Güncel

HDK’de “Barışa Çağrı Deklarasyonu” için basın toplantısı

HDP'nin 1 Eylül Barış Deklarasyonu'na ilişkin açıklama yapan HDK, "iktidarın içeride ve dışarıda yürüttüğü yanlış politikalar nedeniyle ülkenin sürüklendiği krizinden çıkışın yolu barıştan geçmektedir" dedi.

Halkların Demokratik Kongresi (HDK), Halkların Demokratik Partisi’nin (HDP) “Demokratik Mücadele Programı” kapsamında ilan ettiği “Barışa Çağrı Deklarasyonu”na ilişkin HDK Genel Merkezi’nde basın açıklaması düzenledi.

Basın toplantısına HDP İstanbul İl Eşbaşkanı Elif Bulut da katıldı.

Açıklama yapan HDK Eş Sözcüsü İdil Uğurlu, Türkiye’nin ekomoni, siyaset, sağlık, ekoloji, uluslararası ilişkiler ve akla gelebilecek her alanda tarihinin en ağır krizini yaşadığını belirtti, iktidarın pandemiyi fırsata çevirerek muhalif sesleri operasyon, gözaltı ve keyfi tutuklamalarla, yasaklarla susturmaya çalıştığını söyledi.

Uğurlu, iktidarın izlediği politika sonucu bu süreçte en çok kayıp veren kesimler arasında yer alan sağlık emekçilerinin tükenmeye zorlandığını dile getiren Türk Tabipleri Birliği’nin, halk sağlığı tedbirlerinin uygulanmasını hatırlattığı için hedef alındığını söyledi.

“Burada hekimlerin ve tüm sağlık emekçilerinin haklarını, halkın sağlık hakkıyla birlikte savunan Türk Tabipleri Birliği’nin yanında olduğumuzu da belirtiyoruz” diyen Uğurlu, halkı kendi kaderiyle yalnız bırakan iktidarın özellikle Kürt şehirlerdini her türlü devlet korumasında da yoksun bıraktığını belirtti.

İktidarın içeride ve dışarıda yanlış politikalarla hareket ettiğinin altını çizen Uğurlu, dolayısıyla “aklını başına al, halka karşı sorumlu davran” demenin bir faydası olmadığını ifade etti.

Çözümsüzlük ve çatışma politikalarının merkezinde PKK  önderi Abdullah Öcalan’a yönelik tecrit politikalarının yer aldığını söyleyen Uğurlu, “Öcalan’a yönelik tecride bir an önce son verilmeli ve barışın önünü açılmalı” dedi.

Barışta ısrarcı olduklarını vurgulayan Uğurlu, bu nedenle HDP’nin 1 Eylül’de açıkladığı “Barış Deklerasyonu”nun son derece kıymetli olduğuna dikkat çekti.
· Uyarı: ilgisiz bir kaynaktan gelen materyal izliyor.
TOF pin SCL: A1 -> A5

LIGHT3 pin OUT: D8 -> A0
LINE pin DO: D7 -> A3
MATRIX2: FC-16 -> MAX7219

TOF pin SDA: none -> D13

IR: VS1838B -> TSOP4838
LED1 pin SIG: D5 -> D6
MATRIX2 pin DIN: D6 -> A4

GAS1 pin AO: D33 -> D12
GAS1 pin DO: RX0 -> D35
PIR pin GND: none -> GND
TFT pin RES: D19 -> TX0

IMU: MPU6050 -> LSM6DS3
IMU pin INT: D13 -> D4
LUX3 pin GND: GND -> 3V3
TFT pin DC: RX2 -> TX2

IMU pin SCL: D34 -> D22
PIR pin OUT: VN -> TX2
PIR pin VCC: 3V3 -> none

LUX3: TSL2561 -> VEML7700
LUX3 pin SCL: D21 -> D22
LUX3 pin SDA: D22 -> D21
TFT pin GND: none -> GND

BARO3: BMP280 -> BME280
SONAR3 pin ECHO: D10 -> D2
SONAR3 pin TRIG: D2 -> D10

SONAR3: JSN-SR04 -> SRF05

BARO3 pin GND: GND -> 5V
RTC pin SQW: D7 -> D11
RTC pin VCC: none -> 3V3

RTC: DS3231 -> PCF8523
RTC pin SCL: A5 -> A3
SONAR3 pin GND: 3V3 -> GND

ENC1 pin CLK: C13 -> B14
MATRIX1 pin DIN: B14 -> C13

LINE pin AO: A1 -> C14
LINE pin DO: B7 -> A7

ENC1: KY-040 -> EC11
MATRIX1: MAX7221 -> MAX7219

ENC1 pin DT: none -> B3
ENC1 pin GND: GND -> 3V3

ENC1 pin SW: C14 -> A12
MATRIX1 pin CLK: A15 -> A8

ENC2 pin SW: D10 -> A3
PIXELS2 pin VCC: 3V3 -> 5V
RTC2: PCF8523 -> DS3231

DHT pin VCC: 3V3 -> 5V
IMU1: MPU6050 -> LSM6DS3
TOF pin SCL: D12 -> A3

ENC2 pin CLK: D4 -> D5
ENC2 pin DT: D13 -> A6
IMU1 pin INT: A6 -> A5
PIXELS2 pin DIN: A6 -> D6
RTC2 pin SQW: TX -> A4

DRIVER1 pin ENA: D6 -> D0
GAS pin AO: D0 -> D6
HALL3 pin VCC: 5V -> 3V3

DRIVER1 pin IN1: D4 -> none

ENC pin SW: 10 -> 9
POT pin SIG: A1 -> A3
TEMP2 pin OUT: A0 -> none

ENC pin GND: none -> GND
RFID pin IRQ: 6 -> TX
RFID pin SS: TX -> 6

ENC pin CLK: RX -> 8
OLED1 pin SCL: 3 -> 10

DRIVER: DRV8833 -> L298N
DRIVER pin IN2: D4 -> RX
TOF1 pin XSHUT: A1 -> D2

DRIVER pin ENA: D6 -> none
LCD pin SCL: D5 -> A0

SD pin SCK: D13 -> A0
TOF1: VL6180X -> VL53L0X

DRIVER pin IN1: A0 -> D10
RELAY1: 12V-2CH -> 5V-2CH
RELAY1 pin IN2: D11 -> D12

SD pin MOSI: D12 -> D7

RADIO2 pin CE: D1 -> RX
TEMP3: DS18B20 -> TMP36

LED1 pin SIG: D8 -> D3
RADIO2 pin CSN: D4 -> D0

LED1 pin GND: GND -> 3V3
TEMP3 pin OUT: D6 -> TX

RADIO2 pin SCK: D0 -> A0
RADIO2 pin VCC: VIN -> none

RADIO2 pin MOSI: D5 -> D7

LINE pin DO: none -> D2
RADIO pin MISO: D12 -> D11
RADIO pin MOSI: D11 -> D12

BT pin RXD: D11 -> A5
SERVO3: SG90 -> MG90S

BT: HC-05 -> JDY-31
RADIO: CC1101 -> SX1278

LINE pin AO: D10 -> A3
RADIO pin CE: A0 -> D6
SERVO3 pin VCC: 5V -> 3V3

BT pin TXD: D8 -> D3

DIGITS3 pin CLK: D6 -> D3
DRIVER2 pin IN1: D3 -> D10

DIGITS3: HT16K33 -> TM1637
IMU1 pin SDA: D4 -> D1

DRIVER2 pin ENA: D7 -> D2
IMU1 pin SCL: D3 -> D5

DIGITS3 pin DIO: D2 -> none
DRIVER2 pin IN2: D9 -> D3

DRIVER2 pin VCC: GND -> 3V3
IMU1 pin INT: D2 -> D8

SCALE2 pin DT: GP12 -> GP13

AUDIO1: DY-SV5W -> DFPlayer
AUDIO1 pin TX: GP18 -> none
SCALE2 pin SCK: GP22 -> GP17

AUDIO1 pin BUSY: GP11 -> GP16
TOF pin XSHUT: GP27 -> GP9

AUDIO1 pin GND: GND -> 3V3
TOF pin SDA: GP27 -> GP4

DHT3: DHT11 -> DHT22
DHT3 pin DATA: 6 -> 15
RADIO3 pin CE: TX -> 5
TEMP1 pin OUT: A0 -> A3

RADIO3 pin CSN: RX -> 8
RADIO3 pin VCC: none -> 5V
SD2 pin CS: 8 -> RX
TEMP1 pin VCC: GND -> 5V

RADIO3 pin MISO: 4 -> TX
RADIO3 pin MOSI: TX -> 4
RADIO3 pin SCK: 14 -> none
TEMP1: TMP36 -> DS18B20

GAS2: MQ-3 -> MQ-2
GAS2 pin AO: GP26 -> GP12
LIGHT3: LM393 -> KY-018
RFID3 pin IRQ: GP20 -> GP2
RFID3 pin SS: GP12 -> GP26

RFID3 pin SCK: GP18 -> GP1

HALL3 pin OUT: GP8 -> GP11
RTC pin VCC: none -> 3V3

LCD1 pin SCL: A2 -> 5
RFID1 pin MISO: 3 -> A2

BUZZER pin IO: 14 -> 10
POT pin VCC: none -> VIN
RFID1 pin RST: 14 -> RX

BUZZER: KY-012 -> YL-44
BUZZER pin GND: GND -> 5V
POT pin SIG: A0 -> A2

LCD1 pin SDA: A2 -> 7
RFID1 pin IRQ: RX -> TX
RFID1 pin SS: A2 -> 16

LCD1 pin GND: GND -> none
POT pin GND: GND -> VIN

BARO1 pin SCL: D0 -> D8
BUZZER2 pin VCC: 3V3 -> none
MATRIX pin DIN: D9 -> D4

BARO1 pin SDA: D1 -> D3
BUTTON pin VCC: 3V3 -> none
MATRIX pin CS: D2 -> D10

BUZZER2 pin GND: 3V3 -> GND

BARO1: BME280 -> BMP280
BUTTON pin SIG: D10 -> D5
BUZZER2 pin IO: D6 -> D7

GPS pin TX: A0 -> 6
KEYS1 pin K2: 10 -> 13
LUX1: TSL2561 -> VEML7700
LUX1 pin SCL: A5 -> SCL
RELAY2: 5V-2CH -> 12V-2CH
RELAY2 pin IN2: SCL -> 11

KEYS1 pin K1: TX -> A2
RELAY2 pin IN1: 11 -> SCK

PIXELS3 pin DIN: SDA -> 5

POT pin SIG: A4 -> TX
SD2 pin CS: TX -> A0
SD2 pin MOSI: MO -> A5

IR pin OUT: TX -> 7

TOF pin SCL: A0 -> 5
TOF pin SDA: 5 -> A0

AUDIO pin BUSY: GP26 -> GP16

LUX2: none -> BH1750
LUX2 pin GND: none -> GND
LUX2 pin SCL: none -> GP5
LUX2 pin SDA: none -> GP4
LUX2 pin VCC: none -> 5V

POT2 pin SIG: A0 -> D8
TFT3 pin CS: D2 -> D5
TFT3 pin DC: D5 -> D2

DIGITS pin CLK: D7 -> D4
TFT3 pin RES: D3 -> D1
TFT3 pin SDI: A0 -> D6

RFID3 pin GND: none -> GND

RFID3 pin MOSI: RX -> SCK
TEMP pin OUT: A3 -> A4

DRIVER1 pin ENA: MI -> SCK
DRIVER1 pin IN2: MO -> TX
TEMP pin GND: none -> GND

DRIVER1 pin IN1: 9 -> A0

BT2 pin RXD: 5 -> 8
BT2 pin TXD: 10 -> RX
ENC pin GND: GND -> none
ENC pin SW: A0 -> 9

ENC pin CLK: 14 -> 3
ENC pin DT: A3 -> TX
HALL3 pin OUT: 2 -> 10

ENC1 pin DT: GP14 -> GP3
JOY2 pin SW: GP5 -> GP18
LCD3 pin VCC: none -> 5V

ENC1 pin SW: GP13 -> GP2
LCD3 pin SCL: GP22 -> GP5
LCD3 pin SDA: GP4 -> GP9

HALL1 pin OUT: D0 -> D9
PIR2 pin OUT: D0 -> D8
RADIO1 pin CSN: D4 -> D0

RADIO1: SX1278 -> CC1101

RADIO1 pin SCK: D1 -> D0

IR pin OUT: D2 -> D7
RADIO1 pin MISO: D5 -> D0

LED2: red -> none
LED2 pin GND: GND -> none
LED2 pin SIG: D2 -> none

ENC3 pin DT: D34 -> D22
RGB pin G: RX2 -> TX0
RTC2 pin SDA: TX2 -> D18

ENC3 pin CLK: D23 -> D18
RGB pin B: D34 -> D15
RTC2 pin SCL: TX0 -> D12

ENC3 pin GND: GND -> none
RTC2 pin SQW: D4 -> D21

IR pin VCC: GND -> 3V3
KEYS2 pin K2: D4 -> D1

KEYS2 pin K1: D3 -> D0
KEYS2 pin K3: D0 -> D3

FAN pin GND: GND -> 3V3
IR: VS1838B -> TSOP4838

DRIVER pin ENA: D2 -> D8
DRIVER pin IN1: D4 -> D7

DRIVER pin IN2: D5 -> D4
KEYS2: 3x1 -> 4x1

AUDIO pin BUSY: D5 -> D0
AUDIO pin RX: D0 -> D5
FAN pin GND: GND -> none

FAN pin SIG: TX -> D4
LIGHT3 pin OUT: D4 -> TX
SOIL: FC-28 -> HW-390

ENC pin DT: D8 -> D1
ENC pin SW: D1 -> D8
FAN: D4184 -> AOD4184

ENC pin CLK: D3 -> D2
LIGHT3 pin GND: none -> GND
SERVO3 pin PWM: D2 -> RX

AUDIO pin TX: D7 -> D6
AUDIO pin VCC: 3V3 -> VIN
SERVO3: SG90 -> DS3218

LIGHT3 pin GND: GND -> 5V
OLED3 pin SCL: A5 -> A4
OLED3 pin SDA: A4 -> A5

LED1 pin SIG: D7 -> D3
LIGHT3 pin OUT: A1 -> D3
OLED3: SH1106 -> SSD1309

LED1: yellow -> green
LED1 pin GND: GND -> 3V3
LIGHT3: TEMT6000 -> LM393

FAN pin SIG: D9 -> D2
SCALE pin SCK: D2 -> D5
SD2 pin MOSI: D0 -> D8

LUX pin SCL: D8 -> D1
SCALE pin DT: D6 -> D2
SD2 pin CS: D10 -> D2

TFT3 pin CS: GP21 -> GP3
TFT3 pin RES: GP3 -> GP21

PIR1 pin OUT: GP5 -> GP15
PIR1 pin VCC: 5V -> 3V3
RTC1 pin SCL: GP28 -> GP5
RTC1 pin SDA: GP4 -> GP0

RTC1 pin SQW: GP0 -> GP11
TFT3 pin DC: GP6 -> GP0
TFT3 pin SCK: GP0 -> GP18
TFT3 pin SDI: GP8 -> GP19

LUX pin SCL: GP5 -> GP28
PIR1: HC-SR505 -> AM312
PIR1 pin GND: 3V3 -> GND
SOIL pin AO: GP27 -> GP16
Uğurlu, şöyle devam etti:

“Çünkü, ekonomik krizden, savaş politikalarından, ekolojik yıkımdan, ülkeyi her gün biraz daha ağırlaşan bir şekilde ‘yönetemez’ hale gelen rejimin krizinden ve demokratik değerleri aşındırmasından; kadına karşı şiddetten vb. çıkışın yolu mutlaka barıştan geçmek zorunda.

Emperyalist güçlere bağımlılığın son bulmasının; halkın refahının yükselmesinin yolu mutlaka barıştan geçmek zorunda. Barış ve çözümün ilk ve hızlandırıcı adımı ise tecridin bütünüyle ve kalıcı olarak kaldırılmasıdır. Şimdi demokrasi güçlerinin birlikte mücadele pratiklerini çoğaltma, bu yönde yeni yan yana geliş imkanlarını geliştirmenin şart olduğu zamanlardayız. Bütün siyasi güçlerin barış yönünde inisiyatif almasının ülkenin geleceği için elzem olduğu günlerdeyiz.”

Toplumun tüm kesimlerine birlikte mücadele çağrısı yapan Uğurlu, “Biz barış demeye ve barış mücadelesini yükseltmek için çaba harcamaya devam edeceğiz. Bu ısrar, ülkeye ve halklarımıza borcumuzdur” şeklide konuştu.